As we roll full steam into the New Year 2019 it helps to be aware of a handful of changes related to taxes and tax-deductible contributions to 401k plans, IRAs and the like.
Important to recognize (when in a calm state of mind) is that with last year’s introduction of one of the most sweeping tax law changes in decades, filing for tax year 2018 may contain both pain, in terms of lost SALT deductions, and valuable lessons for how to proceed in tax year 2019. In the meantime, consider the following.*
In tax year 2019, the maximum contributions to 401k and IRA accounts have increased to:
- IRA max of $6,000 (up from $5,500) although the additional $1,000 “catch-up” contribution for those 50 and over remains the same.
- Last year’s 2018 IRA contributions can be made all the way up until April 15th – and remember the spousal contribution (may or may not be tax-deductible).
- 401k max of $19,000 (up from $18,500) with the additional $6,000 “catch-up” remaining the same.
- The strategy of splitting your 401k contribution between the Traditional (pre-tax) and Roth (after-tax) 401k is increasingly worth considering.
- This strategy is regardless of your age or income level.
Maxing out (to the extent you can) in these vehicles can help minimize taxes in the present or the long-term (after age 65)… or both. Not to mention long-term increased savings, especially for younger people.
Roth IRA conversions (including partial conversions) still make a great deal of sense – on a case by case basis. Bottom line, a conversion leads to increased taxable income in the year of conversion in an attempt to greatly reduce taxable income in the future. Currently no income limits on Roth IRA conversions.

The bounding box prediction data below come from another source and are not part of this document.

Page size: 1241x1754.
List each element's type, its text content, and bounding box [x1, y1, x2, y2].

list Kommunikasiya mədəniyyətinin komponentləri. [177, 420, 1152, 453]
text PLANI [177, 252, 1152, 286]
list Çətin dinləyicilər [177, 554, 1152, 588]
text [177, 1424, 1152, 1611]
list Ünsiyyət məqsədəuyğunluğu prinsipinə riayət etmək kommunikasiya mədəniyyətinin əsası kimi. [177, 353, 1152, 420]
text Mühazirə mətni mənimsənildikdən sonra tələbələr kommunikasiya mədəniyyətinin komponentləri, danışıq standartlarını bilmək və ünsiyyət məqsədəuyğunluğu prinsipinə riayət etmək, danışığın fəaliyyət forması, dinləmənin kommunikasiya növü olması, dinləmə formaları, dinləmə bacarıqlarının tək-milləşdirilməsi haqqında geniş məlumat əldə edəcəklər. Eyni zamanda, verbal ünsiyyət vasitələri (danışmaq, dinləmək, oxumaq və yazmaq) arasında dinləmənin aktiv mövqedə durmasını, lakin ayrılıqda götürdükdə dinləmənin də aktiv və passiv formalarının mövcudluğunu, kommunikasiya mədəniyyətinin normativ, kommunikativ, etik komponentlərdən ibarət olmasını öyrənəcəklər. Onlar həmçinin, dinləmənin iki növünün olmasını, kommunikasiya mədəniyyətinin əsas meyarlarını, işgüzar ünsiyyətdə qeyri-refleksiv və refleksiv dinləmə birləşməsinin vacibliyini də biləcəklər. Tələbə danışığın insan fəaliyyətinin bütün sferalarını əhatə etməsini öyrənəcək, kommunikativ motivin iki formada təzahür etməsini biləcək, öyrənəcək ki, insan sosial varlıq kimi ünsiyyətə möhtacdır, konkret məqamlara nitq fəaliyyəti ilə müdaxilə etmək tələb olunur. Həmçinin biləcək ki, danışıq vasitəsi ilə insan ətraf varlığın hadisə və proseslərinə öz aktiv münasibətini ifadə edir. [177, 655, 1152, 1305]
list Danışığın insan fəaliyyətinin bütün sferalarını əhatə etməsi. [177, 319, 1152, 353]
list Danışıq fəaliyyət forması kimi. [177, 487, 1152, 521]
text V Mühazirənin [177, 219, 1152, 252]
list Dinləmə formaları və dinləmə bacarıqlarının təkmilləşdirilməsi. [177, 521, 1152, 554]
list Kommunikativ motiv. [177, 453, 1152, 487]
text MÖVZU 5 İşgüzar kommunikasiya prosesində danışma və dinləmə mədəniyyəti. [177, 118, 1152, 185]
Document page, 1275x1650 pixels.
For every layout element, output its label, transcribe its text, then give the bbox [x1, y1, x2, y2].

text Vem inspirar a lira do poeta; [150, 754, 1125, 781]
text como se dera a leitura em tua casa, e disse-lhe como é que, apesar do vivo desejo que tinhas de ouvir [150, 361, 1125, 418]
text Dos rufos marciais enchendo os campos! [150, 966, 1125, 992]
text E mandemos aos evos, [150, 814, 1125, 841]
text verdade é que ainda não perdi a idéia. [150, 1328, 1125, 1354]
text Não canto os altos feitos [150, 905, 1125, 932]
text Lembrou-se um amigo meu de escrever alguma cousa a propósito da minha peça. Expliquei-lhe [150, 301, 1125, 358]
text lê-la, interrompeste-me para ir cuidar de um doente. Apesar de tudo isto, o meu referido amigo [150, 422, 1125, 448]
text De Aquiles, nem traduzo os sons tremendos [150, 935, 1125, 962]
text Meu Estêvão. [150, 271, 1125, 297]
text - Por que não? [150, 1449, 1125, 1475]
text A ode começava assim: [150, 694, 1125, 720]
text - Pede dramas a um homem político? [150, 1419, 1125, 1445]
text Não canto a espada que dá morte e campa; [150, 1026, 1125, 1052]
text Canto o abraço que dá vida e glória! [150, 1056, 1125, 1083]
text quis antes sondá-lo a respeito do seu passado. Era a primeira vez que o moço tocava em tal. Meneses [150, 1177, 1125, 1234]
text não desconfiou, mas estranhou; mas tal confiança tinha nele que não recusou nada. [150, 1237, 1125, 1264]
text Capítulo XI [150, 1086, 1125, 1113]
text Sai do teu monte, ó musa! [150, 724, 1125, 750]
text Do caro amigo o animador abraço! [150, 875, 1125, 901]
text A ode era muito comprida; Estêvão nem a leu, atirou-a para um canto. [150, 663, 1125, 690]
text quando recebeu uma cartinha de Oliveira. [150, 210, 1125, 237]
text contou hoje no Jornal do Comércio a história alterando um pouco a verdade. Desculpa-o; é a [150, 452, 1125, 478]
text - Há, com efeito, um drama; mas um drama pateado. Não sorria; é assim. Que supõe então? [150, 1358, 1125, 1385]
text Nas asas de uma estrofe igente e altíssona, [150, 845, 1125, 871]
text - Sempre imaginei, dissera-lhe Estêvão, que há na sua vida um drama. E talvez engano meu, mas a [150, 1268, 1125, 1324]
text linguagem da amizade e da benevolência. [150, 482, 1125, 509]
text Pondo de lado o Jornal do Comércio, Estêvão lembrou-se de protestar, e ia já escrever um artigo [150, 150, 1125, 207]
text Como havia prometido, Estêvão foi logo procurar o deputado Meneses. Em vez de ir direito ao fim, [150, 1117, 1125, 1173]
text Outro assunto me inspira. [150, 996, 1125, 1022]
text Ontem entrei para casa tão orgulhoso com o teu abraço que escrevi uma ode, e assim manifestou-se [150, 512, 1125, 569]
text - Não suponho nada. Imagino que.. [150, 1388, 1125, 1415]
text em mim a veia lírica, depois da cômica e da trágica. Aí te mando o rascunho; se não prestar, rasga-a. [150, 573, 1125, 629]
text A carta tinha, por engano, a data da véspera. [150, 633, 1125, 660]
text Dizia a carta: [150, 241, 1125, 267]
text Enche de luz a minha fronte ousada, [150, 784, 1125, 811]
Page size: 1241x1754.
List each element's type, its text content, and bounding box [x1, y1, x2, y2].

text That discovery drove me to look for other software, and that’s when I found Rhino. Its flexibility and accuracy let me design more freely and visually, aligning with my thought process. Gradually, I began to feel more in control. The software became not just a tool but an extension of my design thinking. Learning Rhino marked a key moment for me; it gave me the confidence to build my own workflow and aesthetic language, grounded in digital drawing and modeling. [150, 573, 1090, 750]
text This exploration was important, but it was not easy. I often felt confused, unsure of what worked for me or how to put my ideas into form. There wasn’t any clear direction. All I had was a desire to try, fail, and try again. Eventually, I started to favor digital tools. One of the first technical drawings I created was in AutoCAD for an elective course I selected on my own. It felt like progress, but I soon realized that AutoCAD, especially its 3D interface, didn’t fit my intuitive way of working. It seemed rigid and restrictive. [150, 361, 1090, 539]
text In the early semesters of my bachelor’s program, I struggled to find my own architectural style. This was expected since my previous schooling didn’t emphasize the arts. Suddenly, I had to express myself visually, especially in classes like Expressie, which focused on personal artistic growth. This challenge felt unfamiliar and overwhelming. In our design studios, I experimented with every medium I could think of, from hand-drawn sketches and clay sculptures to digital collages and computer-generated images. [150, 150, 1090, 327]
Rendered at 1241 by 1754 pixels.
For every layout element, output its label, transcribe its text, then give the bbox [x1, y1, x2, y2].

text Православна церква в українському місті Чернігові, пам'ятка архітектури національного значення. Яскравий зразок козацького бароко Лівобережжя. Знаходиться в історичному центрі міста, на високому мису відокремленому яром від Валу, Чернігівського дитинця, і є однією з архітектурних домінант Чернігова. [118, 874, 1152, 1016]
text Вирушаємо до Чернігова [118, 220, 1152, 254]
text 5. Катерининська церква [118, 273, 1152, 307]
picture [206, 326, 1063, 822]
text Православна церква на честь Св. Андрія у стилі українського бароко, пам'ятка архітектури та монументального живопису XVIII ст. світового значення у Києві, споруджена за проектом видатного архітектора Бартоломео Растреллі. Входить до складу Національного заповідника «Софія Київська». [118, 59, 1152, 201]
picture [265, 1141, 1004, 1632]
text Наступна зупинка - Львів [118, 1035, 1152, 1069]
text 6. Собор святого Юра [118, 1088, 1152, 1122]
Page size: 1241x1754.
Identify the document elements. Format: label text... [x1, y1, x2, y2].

Other Items Worth Considering
Charitable Gifting can be a way to recoup lost deductions if “bunched”. This strategy will become more popular for those for whom charitable gifting, along with other itemized deductions, exceeds the standard deduction and the amounts are substantial enough over 2+ year spans. In effect, bunching 2 or more years of charitable gifts into a single year could trigger your ability to itemize and deduct those charitable contributions.
- For those over age 70½ and taking RMDs (required minimum distributions) consider making Qualified Charitable Distributions (QCDs) from your IRA before you take your RMD. If made directly to a qualified charitable organization those QCDs do not count as taxable distributions and count toward the RMD.
Health Savings Accounts, or HSAs, remain deductible and reduce taxable income.
Self-employed people may enjoy higher maximums for tax-deductible contributions to retirement plans like SEPs. Special rules apply to SEPs.
Major (and I mean MAJOR) gifts to family of personal or business assets: Back in 2018, the IRS raised the federal estate and gift tax limit to $11.1 million per person. Where this could apply to you is if you own a business that will be sold in the future and you could gift designated assets now to reduce future taxes to your estate.
- More down to earth, the annual gift exclusion amount is $15,000. Lots of people mistake these gifts as tax-deductible to the giver. They are not – and were not previously. The gift is tax-free to the recipient.
Taxes are rarely fun to think about. Yet taxes will always be part of a successful investment strategy. In considering strategies like these and others – ALWAYS run by your CPA or tax advisor – taxes can be managed and minimized over time.
*Consult your CPA or tax adviser for ALL tax advice.